● **Request**
Convert the text of every record below into a JSON list of strings, one string per line, leaving out blank lines.

Stored data entries
=== Section Start ===

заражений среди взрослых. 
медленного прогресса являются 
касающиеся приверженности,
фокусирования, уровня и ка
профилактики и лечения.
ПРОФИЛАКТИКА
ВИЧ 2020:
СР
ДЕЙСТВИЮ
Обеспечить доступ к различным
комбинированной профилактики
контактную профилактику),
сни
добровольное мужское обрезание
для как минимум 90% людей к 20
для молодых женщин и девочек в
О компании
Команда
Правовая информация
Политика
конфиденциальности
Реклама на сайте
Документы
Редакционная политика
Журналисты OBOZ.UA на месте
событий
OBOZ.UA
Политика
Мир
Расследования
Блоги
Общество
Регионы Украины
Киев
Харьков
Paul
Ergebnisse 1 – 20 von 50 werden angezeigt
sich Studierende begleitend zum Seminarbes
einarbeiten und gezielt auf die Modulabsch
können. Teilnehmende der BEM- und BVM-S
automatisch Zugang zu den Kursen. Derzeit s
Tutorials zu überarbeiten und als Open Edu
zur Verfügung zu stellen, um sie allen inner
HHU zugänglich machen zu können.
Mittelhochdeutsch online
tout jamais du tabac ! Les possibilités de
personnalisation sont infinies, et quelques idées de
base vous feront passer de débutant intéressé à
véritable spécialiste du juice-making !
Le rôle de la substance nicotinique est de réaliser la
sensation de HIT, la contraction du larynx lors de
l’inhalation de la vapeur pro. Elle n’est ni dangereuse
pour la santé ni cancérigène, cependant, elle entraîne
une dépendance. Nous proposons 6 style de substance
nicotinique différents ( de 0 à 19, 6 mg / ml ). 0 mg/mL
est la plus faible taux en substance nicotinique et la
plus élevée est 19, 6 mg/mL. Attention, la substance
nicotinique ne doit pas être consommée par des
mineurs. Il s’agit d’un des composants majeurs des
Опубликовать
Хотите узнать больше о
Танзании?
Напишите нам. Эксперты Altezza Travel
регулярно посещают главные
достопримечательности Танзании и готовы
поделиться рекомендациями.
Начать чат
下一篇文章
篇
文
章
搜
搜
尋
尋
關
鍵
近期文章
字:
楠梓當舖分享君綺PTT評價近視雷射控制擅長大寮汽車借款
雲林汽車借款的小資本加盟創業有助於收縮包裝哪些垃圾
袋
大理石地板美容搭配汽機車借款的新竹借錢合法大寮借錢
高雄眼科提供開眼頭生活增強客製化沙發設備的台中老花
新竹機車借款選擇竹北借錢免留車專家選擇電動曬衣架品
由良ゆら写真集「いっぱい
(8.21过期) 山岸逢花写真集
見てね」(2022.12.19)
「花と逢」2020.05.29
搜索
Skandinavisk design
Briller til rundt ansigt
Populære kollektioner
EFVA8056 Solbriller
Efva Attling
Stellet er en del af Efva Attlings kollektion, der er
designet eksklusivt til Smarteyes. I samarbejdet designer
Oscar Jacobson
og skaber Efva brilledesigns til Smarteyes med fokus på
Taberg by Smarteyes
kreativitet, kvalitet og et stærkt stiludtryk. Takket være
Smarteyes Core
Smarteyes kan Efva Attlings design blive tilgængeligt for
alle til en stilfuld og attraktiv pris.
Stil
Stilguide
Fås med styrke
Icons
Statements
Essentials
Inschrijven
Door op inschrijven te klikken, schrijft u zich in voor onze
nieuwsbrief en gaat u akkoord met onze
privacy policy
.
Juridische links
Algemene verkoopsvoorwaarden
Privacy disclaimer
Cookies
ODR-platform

=== Section End ===

● **Answer to the problem**
[
  "заражений среди взрослых. ",
  "медленного прогресса являются ",
  "касающиеся приверженности,",
  "фокусирования, уровня и ка",
  "профилактики и лечения.",
  "ПРОФИЛАКТИКА",
  "ВИЧ 2020:",
  "СР",
  "ДЕЙСТВИЮ",
  "Обеспечить доступ к различным",
  "комбинированной профилактики",
  "контактную профилактику),",
  "сни",
  "добровольное мужское обрезание",
  "для как минимум 90% людей к 20",
  "для молодых женщин и девочек в",
  "О компании",
  "Команда",
  "Правовая информация",
  "Политика",
  "конфиденциальности",
  "Реклама на сайте",
  "Документы",
  "Редакционная политика",
  "Журналисты OBOZ.UA на месте",
  "событий",
  "OBOZ.UA",
  "Политика",
  "Мир",
  "Расследования",
  "Блоги",
  "Общество",
  "Регионы Украины",
  "Киев",
  "Харьков",
  "Paul",
  "Ergebnisse 1 – 20 von 50 werden angezeigt",
  "sich Studierende begleitend zum Seminarbes",
  "einarbeiten und gezielt auf die Modulabsch",
  "können. Teilnehmende der BEM- und BVM-S",
  "automatisch Zugang zu den Kursen. Derzeit s",
  "Tutorials zu überarbeiten und als Open Edu",
  "zur Verfügung zu stellen, um sie allen inner",
  "HHU zugänglich machen zu können.",
  "Mittelhochdeutsch online",
  "tout jamais du tabac ! Les possibilités de",
  "personnalisation sont infinies, et quelques idées de",
  "base vous feront passer de débutant intéressé à",
  "véritable spécialiste du juice-making !",
  "Le rôle de la substance nicotinique est de réaliser la",
  "sensation de HIT, la contraction du larynx lors de",
  "l’inhalation de la vapeur pro. Elle n’est ni dangereuse",
  "pour la santé ni cancérigène, cependant, elle entraîne",
  "une dépendance. Nous proposons 6 style de substance",
  "nicotinique différents ( de 0 à 19, 6 mg / ml ). 0 mg/mL",
  "est la plus faible taux en substance nicotinique et la",
  "plus élevée est 19, 6 mg/mL. Attention, la substance",
  "nicotinique ne doit pas être consommée par des",
  "mineurs. Il s’agit d’un des composants majeurs des",
  "Опубликовать",
  "Хотите узнать больше о",
  "Танзании?",
  "Напишите нам. Эксперты Altezza Travel",
  "регулярно посещают главные",
  "достопримечательности Танзании и готовы",
  "поделиться рекомендациями.",
  "Начать чат",
  "下一篇文章",
  "篇",
  "文",
  "章",
  "搜",
  "搜",
  "尋",
  "尋",
  "關",
  "鍵",
  "近期文章",
  "字:",
  "楠梓當舖分享君綺PTT評價近視雷射控制擅長大寮汽車借款",
  "雲林汽車借款的小資本加盟創業有助於收縮包裝哪些垃圾",
  "袋",
  "大理石地板美容搭配汽機車借款的新竹借錢合法大寮借錢",
  "高雄眼科提供開眼頭生活增強客製化沙發設備的台中老花",
  "新竹機車借款選擇竹北借錢免留車專家選擇電動曬衣架品",
  "由良ゆら写真集「いっぱい",
  "(8.21过期) 山岸逢花写真集",
  "見てね」(2022.12.19)",
  "「花と逢」2020.05.29",
  "搜索",
  "Skandinavisk design",
  "Briller til rundt ansigt",
  "Populære kollektioner",
  "EFVA8056 Solbriller",
  "Efva Attling",
  "Stellet er en del af Efva Attlings kollektion, der er",
  "designet eksklusivt til Smarteyes. I samarbejdet designer",
  "Oscar Jacobson",
  "og skaber Efva brilledesigns til Smarteyes med fokus på",
  "Taberg by Smarteyes",
  "kreativitet, kvalitet og et stærkt stiludtryk. Takket være",
  "Smarteyes Core",
  "Smarteyes kan Efva Attlings design blive tilgængeligt for",
  "alle til en stilfuld og attraktiv pris.",
  "Stil",
  "Stilguide",
  "Fås med styrke",
  "Icons",
  "Statements",
  "Essentials",
  "Inschrijven",
  "Door op inschrijven te klikken, schrijft u zich in voor onze",
  "nieuwsbrief en gaat u akkoord met onze",
  "privacy policy",
  ".",
  "Juridische links",
  "Algemene verkoopsvoorwaarden",
  "Privacy disclaimer",
  "Cookies",
  "ODR-platform"
]